Livia Firth launches Commonwealth sustainability initiative, UK royals to give PR boost

The 52 countries of the Commonwealth are launching a first-of-its-kind fashion initiative to boost sustainability, partnerships and trade across the group, with the long-term aim of also promoting female empowerment. 

Matchesfashion's CEO (left) joined Livia Firth (third left) and Nadja Swarovski (third right), plus designers and other luminaries to launch the Commonwealth Fashion Exchange

And the project will get a major publicity boost during London Fashion Week this month as high-profile royals The Duchess of Cambridge and Countess of Wessex are set to jointly host a reception at Buckingham Palace on behalf of the Queen.

The Commonwealth Fashion Exchange (CFE) project will see established and emerging designers and artisans from the 52 countries partnering each other to create one-off looks which will be on show at the event.
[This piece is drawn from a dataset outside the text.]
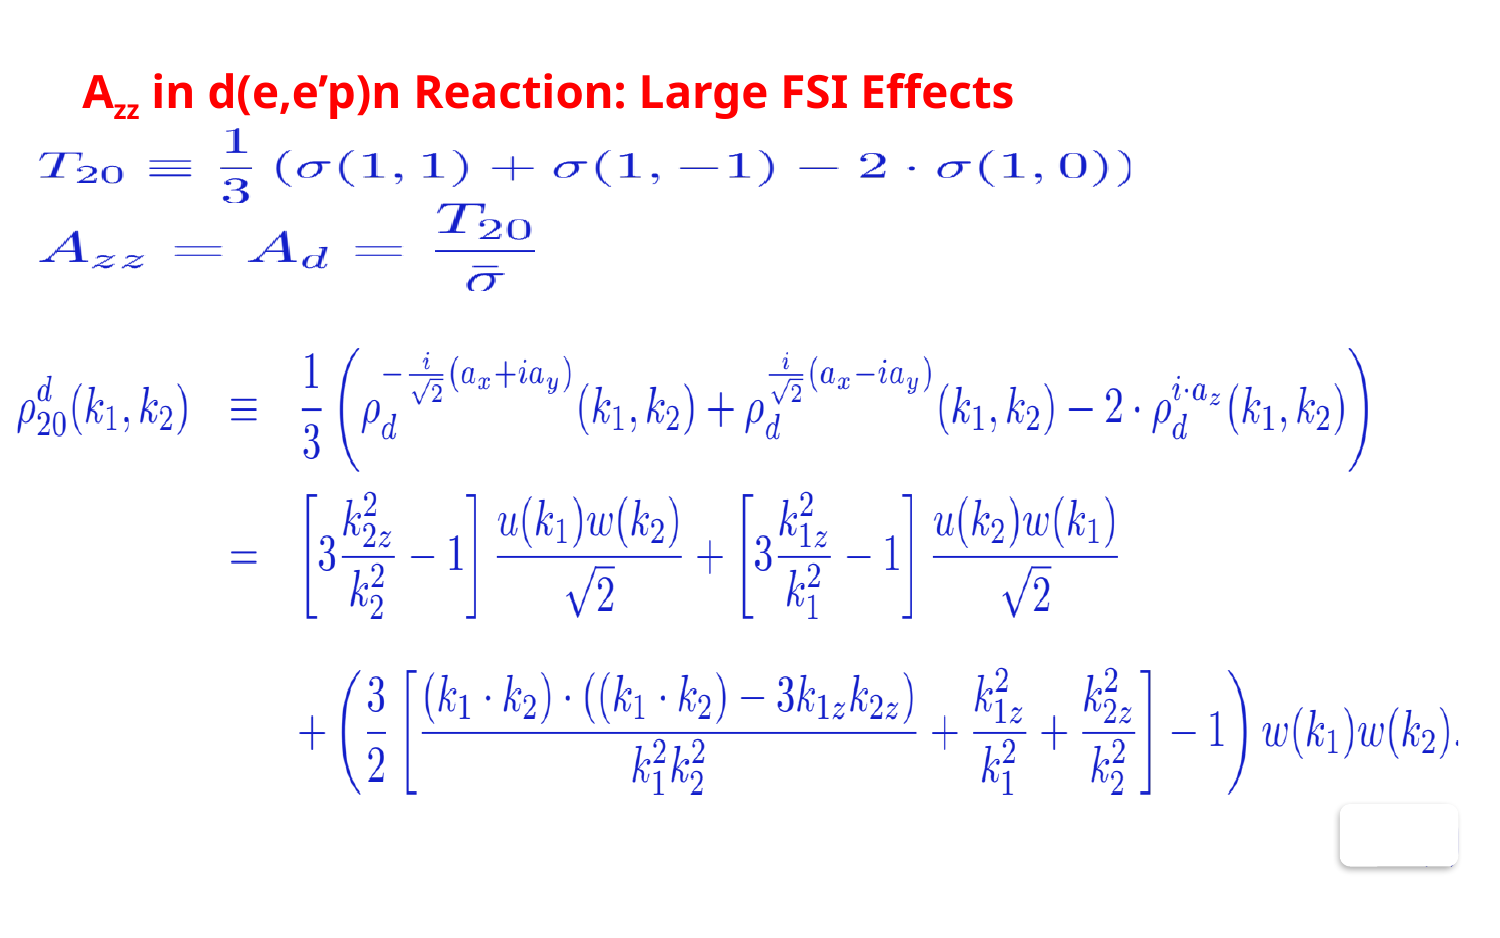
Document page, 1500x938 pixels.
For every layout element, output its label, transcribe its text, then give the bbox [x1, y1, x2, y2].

picture [37, 127, 1131, 291]
text_box Azz in d(e,e’p)n Reaction: Large FSI Effects [67, 55, 1030, 126]
picture [17, 347, 1459, 867]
The project is being managed by Eco-Age, the brand/marketing consultancy founded by Livia Firth that aims to help businesses grow sustainably.

Eco-Age said it wants the CFE to “showcase the power and potential of artisan fashion skills to deliver new networks, trade links and highlight sustainability.”

Participants will include Burberry and Stella McCartney representing the UK, Karen Walker representing New Zealand, and Bibi Russell representing Bangladesh.

It’s more than just a one-off initiative with Eco-Age saying that the ambitious project has long-term aims. And with this in mind it has forged strong commercial connections having been developed in partnership with Swarovski, The Woolmark Company and Matchesfashion. The trio will launch an edited collection in September.

Firth said of the CFE: “This is a project rich in partnerships and creative co-design. For example, one of our very talented designers from India is paired with an artisan group in Tuvalu. As someone who is passionate about joining the threads of global fashion and creating real partnerships you can imagine how exciting it is for us to be involved.”

Eco-Age also said it’s a good time to launch the CFE as it coincides with “a global wave of interest in handmade products and [as] authentic luxury causes a reassessment of the artisan fashion trades.”

And it also chimes with key issues of the moment such as women’s empowerment, ethical production/supply chains, innovation, economic growth and poverty reduction.

The reception at Buckingham Palace on February 19 will be followed by a public exhibition at Australia House on February 21 and other locations in London. The exhibition will be open to the public in the run up to the Commonwealth Heads of Government Summit in April.

Firth said that “fashion is a huge weapon, because we are all connected to the clothes we wear. Sadly, today the industry is dominated by rapid markets and decentralised supply chains producing high volumes of cheap clothes through an overwhelmingly female, low-wage workforce.”